I took a very sweet cat from my friend Rhonda who could not longer keep her, I took her in.. but unfortunately 3 cats isn't working out for us, Tiger wants to play all day long and Lucie isn't up to it, She has been hiding, all tiger has to do is walk by and she hisses and starts growling, this has been going on for 3 months now.. and I feel bad for her, I don't want her to live like that.. I took her in because my friend wanted to drop her off at the shelter and I thought that was so unfair!! Now I realize I took more than I can handle  
Lucie is almost 5, she is a gorgeous black and white cat, very good with kids and dogs!
Here is a picture of her:


----------



## Jeanie (Jun 18, 2003)

Maria, this is very sad, of course, but I am so pleased to see you post. I thought you forgot us. If we lived closer, I would take this kitty. I'm quite serious.


----------



## hypertweeky (Nov 25, 2007)

Jeanie said:


> Maria, this is very sad, of course, but I am so pleased to see you post. I thought you forgot us. If we lived closer, I would take this kitty. I'm quite serious.


I am very heart broken Jeanie, Tiger has been SO good with her but she is just so mean, she is fine with the other cats.. but she just hates Tiger  It is hard to say this but Tiger was here first you know?
I volunteer to drive Lucie wherever to find her a forever home.. I am serious, because she is just the sweetest cat ever.. 
Oh darn now I want to cry..
If you do want her I wouldn't mind driving her there I do NOT want to place an ad for her, I want her to be with someone who will care for her, craiglist and those other sites freak me out!!!


----------



## Jeanie (Jun 18, 2003)

Nina is a sweet and gentle cat, and Kelsey is a very shy dog. That's a big concern.  It's too far for you to drive, Maria.

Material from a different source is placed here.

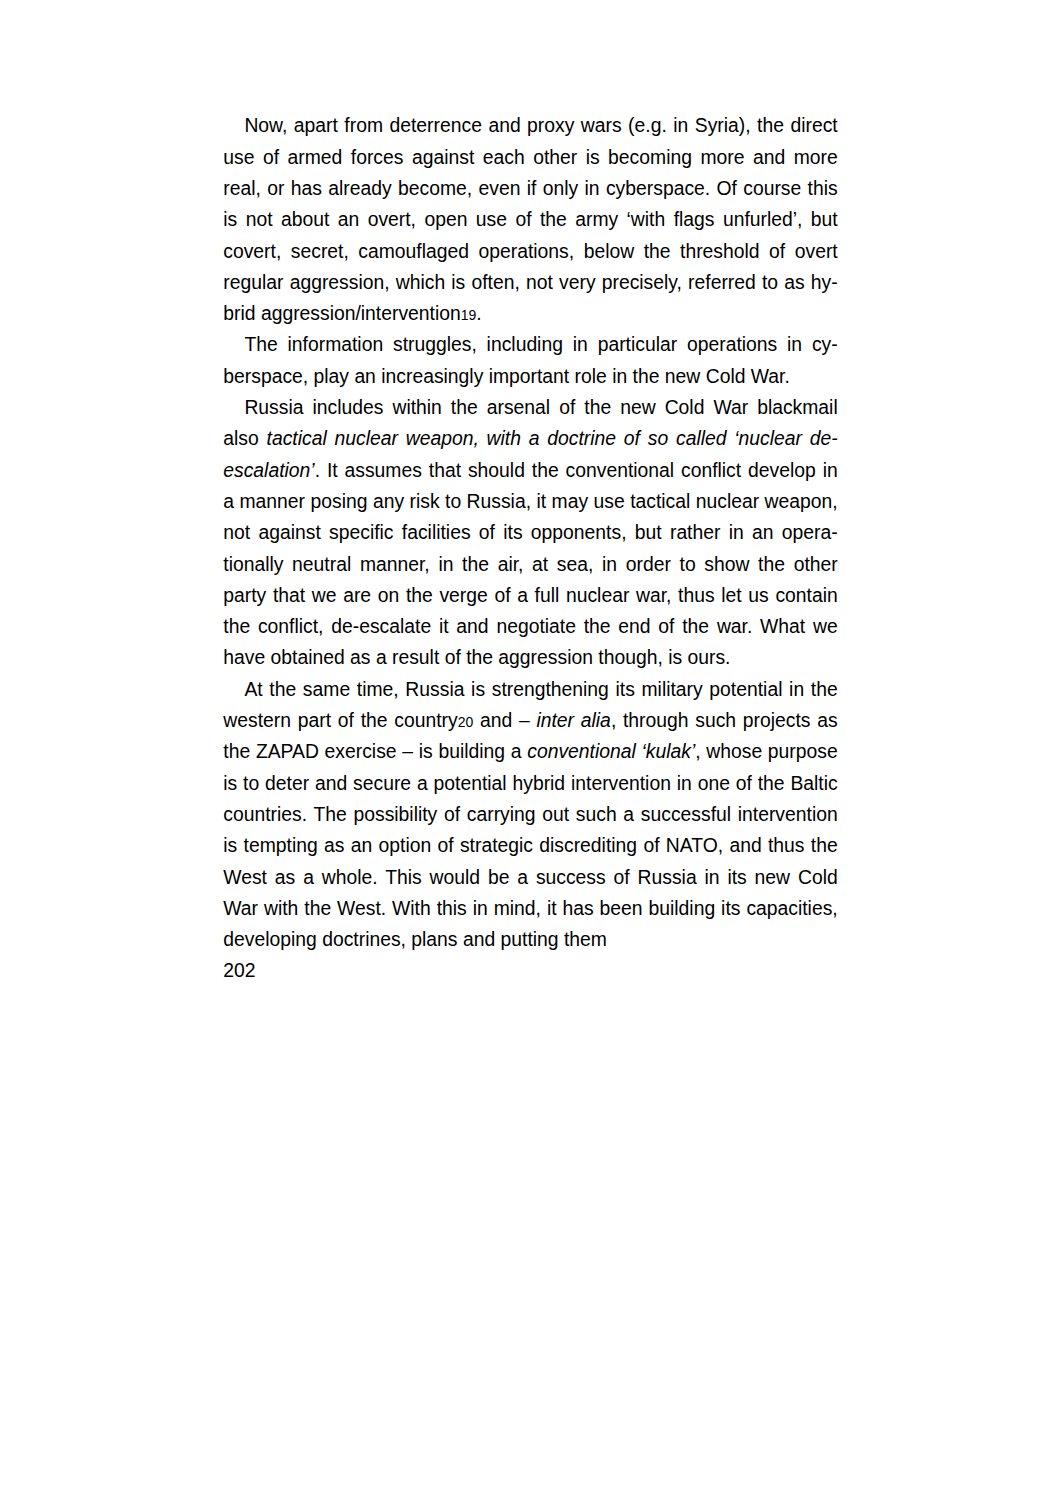Now, apart from deterrence and proxy wars (e.g. in Syria), the direct use of armed forces against each other is becoming more and more real, or has already become, even if only in cyberspace. Of course this is not about an overt, open use of the army ‘with flags unfurled’, but covert, secret, camouflaged operations, below the threshold of overt regular aggression, which is often, not very precisely, referred to as hybrid aggression/intervention19.
The information struggles, including in particular operations in cyberspace, play an increasingly important role in the new Cold War.
Russia includes within the arsenal of the new Cold War blackmail also tactical nuclear weapon, with a doctrine of so called ‘nuclear de-escalation’. It assumes that should the conventional conflict develop in a manner posing any risk to Russia, it may use tactical nuclear weapon, not against specific facilities of its opponents, but rather in an operationally neutral manner, in the air, at sea, in order to show the other party that we are on the verge of a full nuclear war, thus let us contain the conflict, de-escalate it and negotiate the end of the war. What we have obtained as a result of the aggression though, is ours.
At the same time, Russia is strengthening its military potential in the western part of the country20 and – inter alia, through such projects as the ZAPAD exercise – is building a conventional ‘kulak’, whose purpose is to deter and secure a potential hybrid intervention in one of the Baltic countries. The possibility of carrying out such a successful intervention is tempting as an option of strategic discrediting of NATO, and thus the West as a whole. This would be a success of Russia in its new Cold War with the West. With this in mind, it has been building its capacities, developing doctrines, plans and putting them
202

I wish there was a way we could be certain; rehoming is hard on pets. I am trying to be practical, as I am very much tempted.


----------



## marie73 (Jul 12, 2006)

I adopted Cinderella and Cleo from Craigslist.


----------



## hypertweeky (Nov 25, 2007)

marie73 said:


> I adopted Cinderella and Cleo from Craigslist.

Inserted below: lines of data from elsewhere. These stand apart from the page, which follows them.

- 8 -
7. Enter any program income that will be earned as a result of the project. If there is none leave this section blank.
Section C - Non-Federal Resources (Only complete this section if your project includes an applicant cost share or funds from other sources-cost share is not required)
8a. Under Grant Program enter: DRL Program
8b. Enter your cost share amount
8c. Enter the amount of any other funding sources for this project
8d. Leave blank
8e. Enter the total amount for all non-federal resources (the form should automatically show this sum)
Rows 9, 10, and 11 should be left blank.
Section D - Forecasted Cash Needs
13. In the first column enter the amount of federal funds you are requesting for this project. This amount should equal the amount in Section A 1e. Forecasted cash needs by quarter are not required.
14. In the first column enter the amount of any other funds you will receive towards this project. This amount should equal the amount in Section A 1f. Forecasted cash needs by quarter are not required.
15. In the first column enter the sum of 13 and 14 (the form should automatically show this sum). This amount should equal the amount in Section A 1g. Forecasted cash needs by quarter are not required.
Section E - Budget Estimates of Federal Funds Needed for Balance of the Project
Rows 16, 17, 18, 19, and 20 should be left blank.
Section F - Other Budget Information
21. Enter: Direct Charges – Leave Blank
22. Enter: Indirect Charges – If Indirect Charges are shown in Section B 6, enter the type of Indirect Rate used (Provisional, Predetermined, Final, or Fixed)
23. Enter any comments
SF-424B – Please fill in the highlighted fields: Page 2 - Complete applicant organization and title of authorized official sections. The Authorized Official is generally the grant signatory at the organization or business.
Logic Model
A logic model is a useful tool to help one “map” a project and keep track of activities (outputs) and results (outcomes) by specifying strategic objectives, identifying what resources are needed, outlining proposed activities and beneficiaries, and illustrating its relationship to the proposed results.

True that, but It doesn't guarantee me that some freak won't try try to adopt her and do God knows what with her.. 8O 8O


----------



## Heidi n Q (Nov 22, 2006)

I wish my friend was already in Colorado. They had hoped to move there this year but it is looking like it might be next year, instead. Good luck finding a home for her. See if you can contact any cat rescue/adoption centers in your area and ask if you could place her on their adopt-list? Most of those places screen very well and place the cats into good homes.
h


----------